Recent studies, particularly ones conducted by Nicola Clayton's experimental psychology group at the University of Cambridge in the United Kingdom have shown that members of the crow family are no birdbrains when it comes to cognitive abilities. They can make and use tools, plan for the future, and possibly even figure out what other birds are thinking, although that last claim is currently being debated. A few years ago, two members of Clayton's group showed that rooks can learn to drop stones into a water-filled tube to get at a worm floating on the surface. And last year, a team led by Clayton's graduate student Lucy Cheke reported similar experiments with Eurasian jays: Using three different experimental setups, Cheke and her colleagues found that the jays could solve the puzzle as long as the basic mechanism responsible for raising the water level was clear to the birds.
To explore how learning in children might differ from rooks, jays, and other members of the highly intelligent crow family, Cheke teamed up with a fellow Clayton lab member, psychologist Elsa Loissel, to try the same three experiments on local schoolchildren aged 4 to 10 years.
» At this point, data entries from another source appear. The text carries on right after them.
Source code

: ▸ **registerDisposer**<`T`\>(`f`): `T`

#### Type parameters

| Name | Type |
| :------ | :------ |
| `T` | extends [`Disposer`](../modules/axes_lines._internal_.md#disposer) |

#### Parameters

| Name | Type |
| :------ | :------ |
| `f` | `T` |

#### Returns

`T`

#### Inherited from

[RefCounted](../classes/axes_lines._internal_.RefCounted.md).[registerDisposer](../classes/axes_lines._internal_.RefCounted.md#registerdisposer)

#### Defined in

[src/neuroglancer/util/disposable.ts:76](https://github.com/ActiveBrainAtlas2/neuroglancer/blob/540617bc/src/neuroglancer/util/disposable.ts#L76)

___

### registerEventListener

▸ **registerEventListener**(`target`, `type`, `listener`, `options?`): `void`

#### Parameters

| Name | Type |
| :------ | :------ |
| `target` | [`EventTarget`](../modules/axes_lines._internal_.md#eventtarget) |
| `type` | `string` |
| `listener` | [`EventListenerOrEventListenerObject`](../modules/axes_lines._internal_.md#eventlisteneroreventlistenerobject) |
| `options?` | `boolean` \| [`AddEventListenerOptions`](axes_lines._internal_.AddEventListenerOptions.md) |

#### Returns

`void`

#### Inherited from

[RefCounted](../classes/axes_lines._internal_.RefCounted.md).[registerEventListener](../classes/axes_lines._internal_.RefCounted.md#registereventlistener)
Eighty children were recruited for the experiments, which took place at their school with the permission of their parents.
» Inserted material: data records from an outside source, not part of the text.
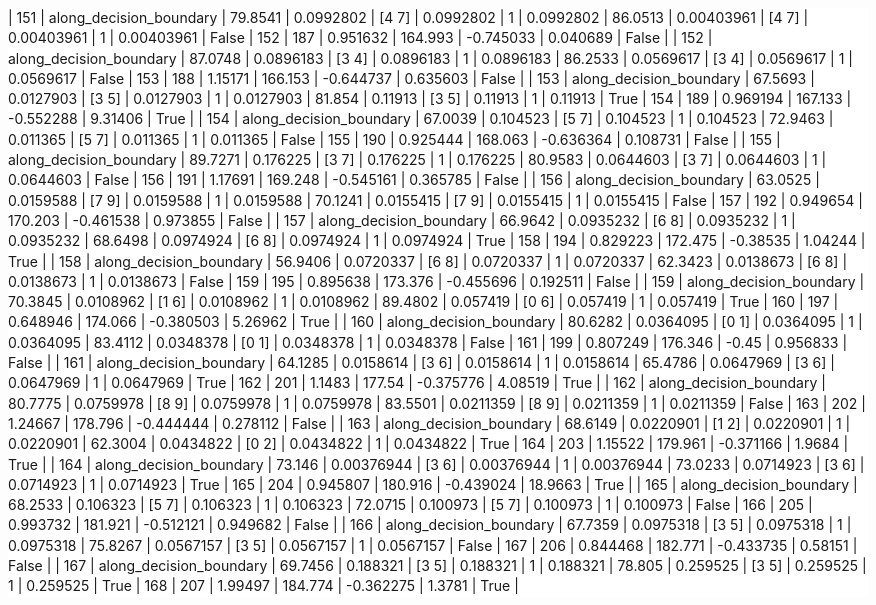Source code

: | 151 | along_decision_boundary |     79.8541 | 0.0992802   | [4 7]    |   0.0992802   |      1 | 0.0992802   |      86.0513 | 0.00403961  | [4 7]     |    0.00403961  |       1 | 0.00403961  | False     |    152 |             187 |                0.951632 |              164.993   | -0.745033   |     0.040689    | False           |
| 152 | along_decision_boundary |     87.0748 | 0.0896183   | [3 4]    |   0.0896183   |      1 | 0.0896183   |      86.2533 | 0.0569617   | [3 4]     |    0.0569617   |       1 | 0.0569617   | False     |    153 |             188 |                1.15171  |              166.153   | -0.644737   |     0.635603    | False           |
| 153 | along_decision_boundary |     67.5693 | 0.0127903   | [3 5]    |   0.0127903   |      1 | 0.0127903   |      81.854  | 0.11913     | [3 5]     |    0.11913     |       1 | 0.11913     | True      |    154 |             189 |                0.969194 |              167.133   | -0.552288   |     9.31406     | True            |
| 154 | along_decision_boundary |     67.0039 | 0.104523    | [5 7]    |   0.104523    |      1 | 0.104523    |      72.9463 | 0.011365    | [5 7]     |    0.011365    |       1 | 0.011365    | False     |    155 |             190 |                0.925444 |              168.063   | -0.636364   |     0.108731    | False           |
| 155 | along_decision_boundary |     89.7271 | 0.176225    | [3 7]    |   0.176225    |      1 | 0.176225    |      80.9583 | 0.0644603   | [3 7]     |    0.0644603   |       1 | 0.0644603   | False     |    156 |             191 |                1.17691  |              169.248   | -0.545161   |     0.365785    | False           |
| 156 | along_decision_boundary |     63.0525 | 0.0159588   | [7 9]    |   0.0159588   |      1 | 0.0159588   |      70.1241 | 0.0155415   | [7 9]     |    0.0155415   |       1 | 0.0155415   | False     |    157 |             192 |                0.949654 |              170.203   | -0.461538   |     0.973855    | False           |
| 157 | along_decision_boundary |     66.9642 | 0.0935232   | [6 8]    |   0.0935232   |      1 | 0.0935232   |      68.6498 | 0.0974924   | [6 8]     |    0.0974924   |       1 | 0.0974924   | True      |    158 |             194 |                0.829223 |              172.475   | -0.38535    |     1.04244     | True            |
| 158 | along_decision_boundary |     56.9406 | 0.0720337   | [6 8]    |   0.0720337   |      1 | 0.0720337   |      62.3423 | 0.0138673   | [6 8]     |    0.0138673   |       1 | 0.0138673   | False     |    159 |             195 |                0.895638 |              173.376   | -0.455696   |     0.192511    | False           |
| 159 | along_decision_boundary |     70.3845 | 0.0108962   | [1 6]    |   0.0108962   |      1 | 0.0108962   |      89.4802 | 0.057419    | [0 6]     |    0.057419    |       1 | 0.057419    | True      |    160 |             197 |                0.648946 |              174.066   | -0.380503   |     5.26962     | True            |
| 160 | along_decision_boundary |     80.6282 | 0.0364095   | [0 1]    |   0.0364095   |      1 | 0.0364095   |      83.4112 | 0.0348378   | [0 1]     |    0.0348378   |       1 | 0.0348378   | False     |    161 |             199 |                0.807249 |              176.346   | -0.45       |     0.956833    | False           |
| 161 | along_decision_boundary |     64.1285 | 0.0158614   | [3 6]    |   0.0158614   |      1 | 0.0158614   |      65.4786 | 0.0647969   | [3 6]     |    0.0647969   |       1 | 0.0647969   | True      |    162 |             201 |                1.1483   |              177.54    | -0.375776   |     4.08519     | True            |
| 162 | along_decision_boundary |     80.7775 | 0.0759978   | [8 9]    |   0.0759978   |      1 | 0.0759978   |      83.5501 | 0.0211359   | [8 9]     |    0.0211359   |       1 | 0.0211359   | False     |    163 |             202 |                1.24667  |              178.796   | -0.444444   |     0.278112    | False           |
| 163 | along_decision_boundary |     68.6149 | 0.0220901   | [1 2]    |   0.0220901   |      1 | 0.0220901   |      62.3004 | 0.0434822   | [0 2]     |    0.0434822   |       1 | 0.0434822   | True      |    164 |             203 |                1.15522  |              179.961   | -0.371166   |     1.9684      | True            |
| 164 | along_decision_boundary |     73.146  | 0.00376944  | [3 6]    |   0.00376944  |      1 | 0.00376944  |      73.0233 | 0.0714923   | [3 6]     |    0.0714923   |       1 | 0.0714923   | True      |    165 |             204 |                0.945807 |              180.916   | -0.439024   |    18.9663      | True            |
| 165 | along_decision_boundary |     68.2533 | 0.106323    | [5 7]    |   0.106323    |      1 | 0.106323    |      72.0715 | 0.100973    | [5 7]     |    0.100973    |       1 | 0.100973    | False     |    166 |             205 |                0.993732 |              181.921   | -0.512121   |     0.949682    | False           |
| 166 | along_decision_boundary |     67.7359 | 0.0975318   | [3 5]    |   0.0975318   |      1 | 0.0975318   |      75.8267 | 0.0567157   | [3 5]     |    0.0567157   |       1 | 0.0567157   | False     |    167 |             206 |                0.844468 |              182.771   | -0.433735   |     0.58151     | False           |
| 167 | along_decision_boundary |     69.7456 | 0.188321    | [3 5]    |   0.188321    |      1 | 0.188321    |      78.805  | 0.259525    | [3 5]     |    0.259525    |       1 | 0.259525    | True      |    168 |             207 |                1.99497  |              184.774   | -0.362275   |     1.3781      | True            |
In all three experiments, instead of worms, the children tried to retrieve red tokens that they could exchange for colorful stickers depicting animals, pirates, and other images. (The team found that both younger and older children were keenly interested in having the stickers.)
In the first experiment, the children were presented with two tubes, one filled with water and the other with sawdust, and had to decide which one to drop marbles into to get a token from inside.
The second experiment featured just one tube filled with water, but the children had to choose between two different objects to put into it—a cork ball that floated, or a marble that sunk.